Thank you so much for your comforting words. Being a caretaker is very stressful. I now have bells palsy which started yesterday. My left eye won't shut and the right side of my bottom lip is drooping. I have had it before and I recognized the signs. I went to the doctors today and she gave me prednisone. I am just waiting for them to call when they are ready. She also gave me more xanax, thank God. I only take a half of one to help me sleep. Bells palsy is caused by stress among other things. The hospice nurse did come today and explained to Joe what they will be doing. Of course, he lied about some things and I corrected him and he told me to shut up. She asked him why he had no oxycodone left. I told her that I only gave him his 4 a day according to the directions. He looked at her and said that he snuck them when I wasn't around. She said that they would be filling his pills in a pill holder and they would be monitoring them. She said you have to take them as described so we know if they are working for you, If not,we will give you something stronger. I thought to myself that was the wrong thing to say. I can just hear him tellng them that they aren't working and he needs stronger pills. When the nurse and I walked into the kitchen, I told her he was an addict. I don't want him to suffer from pain, but I don't want him abusing them either. If there comes a time when he is really in bad pain, there may be no meds that will help because he has built up such a tolerance. Well, it is in God's hands. I pray for the strength and patience I need to deal with him.

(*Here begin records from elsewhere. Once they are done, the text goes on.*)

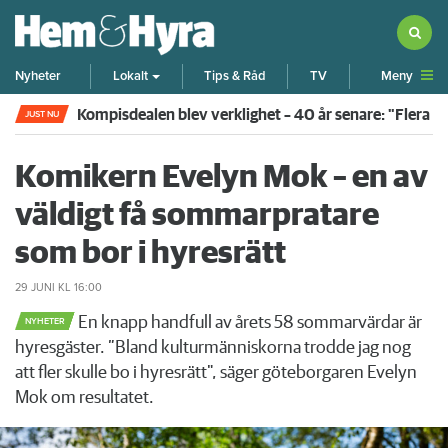
Meny
Nyheter
Lokalt
Tips & Råd
TV
Kompisdealen blev verklighet – 40 år senare: "Flera f
JUST NU
Komikern Evelyn Mok – en av
väldigt få sommarpratare
som bor i hyresrätt
29 JUNI
KL 16:00
En knapp handfull av årets 58 sommarvärdar är
NYHETER
hyresgäster. ”Bland kulturmänniskorna trodde jag nog
att fler skulle bo i hyresrätt", säger göteborgaren Evelyn
Mok om resultatet.
Föregående
Nä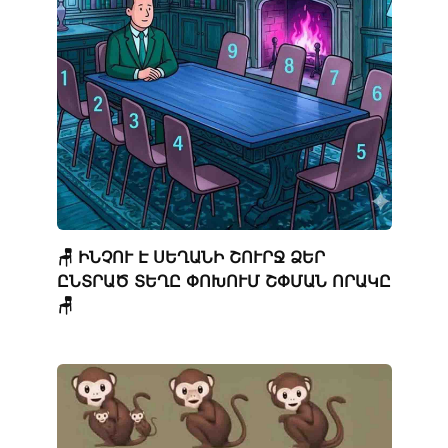
🪑 ԻՆՉՈՒ Է ՍԵՂԱՆԻ ՇՈՒՐՋ ՁԵՐ
ԸՆՏՐԱԾ ՏԵՂԸ ՓՈԽՈՒՄ ՇՓՄԱՆ ՈՐԱԿԸ
🪑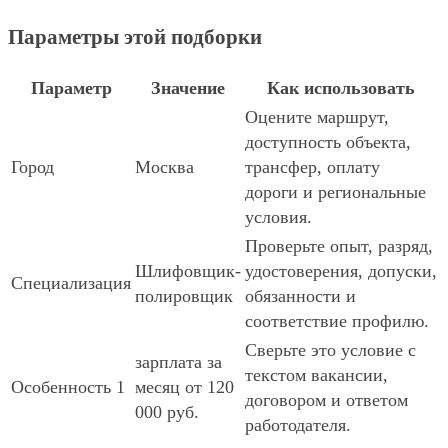
Параметры этой подборки
Параметр
Значение
Как использовать
Оцените маршрут,
доступность объекта,
Город
Москва
трансфер, оплату
дороги и региональные
условия.
Проверьте опыт, разряд,
Шлифовщик-
удостоверения, допуски,
Специализация
полировщик
обязанности и
соответствие профилю.
Сверьте это условие с
зарплата за
текстом вакансии,
Особенность 1
месяц от 120
договором и ответом
000 руб.
работодателя.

Thank you so much for your post. I’m truly sorry for what your husband and you are going through. My prayers are for your family. I can understand why he stopped. I don’t know what your state laws are or what your beliefs are, but, the only thing that has helped me with nausea and lack of interest in food and drink is medical cannabis in the form of gummies or drops. I can’t smoke pot because it makes me cough so bad. I haven’t been a person to use cannabis but the cancer center I went to plus other people suggested it. I don’t believe I would be alive today without it.
The medicine in the immunotherapy is a combination of the “medicine” they tell you about plus one of three others. Both are “chemo”. I know Hollis Cancer center in Lakeland,FL, don’t tell you this. The main medicine of immunotherapy is also chemo which they never told me. You can find this info by researching on this site.
I had 12 chemo treatments and 30-33 radiation treatments and if I knew then what I know now (which I asked over and over), I wouldn’t go through any treatment.
I hope you check out or even research on the cannabis; THC 10 mg is what helps me with the nausea and not able to eat. The CBD helps with pain. It will depend on your husband on the amount he would need and how often.
Hospice wouldn’t help me because I didn’t have a DNR.
God bless, Frandy
PS…
Please try him on the THC smoke, gummies or drops; you have nothing to lose. I was on 3 different anti-nausea meds that didn’t help. Shouldn’t Hospice be giving him anti-nausea medication through an IV or will they do that?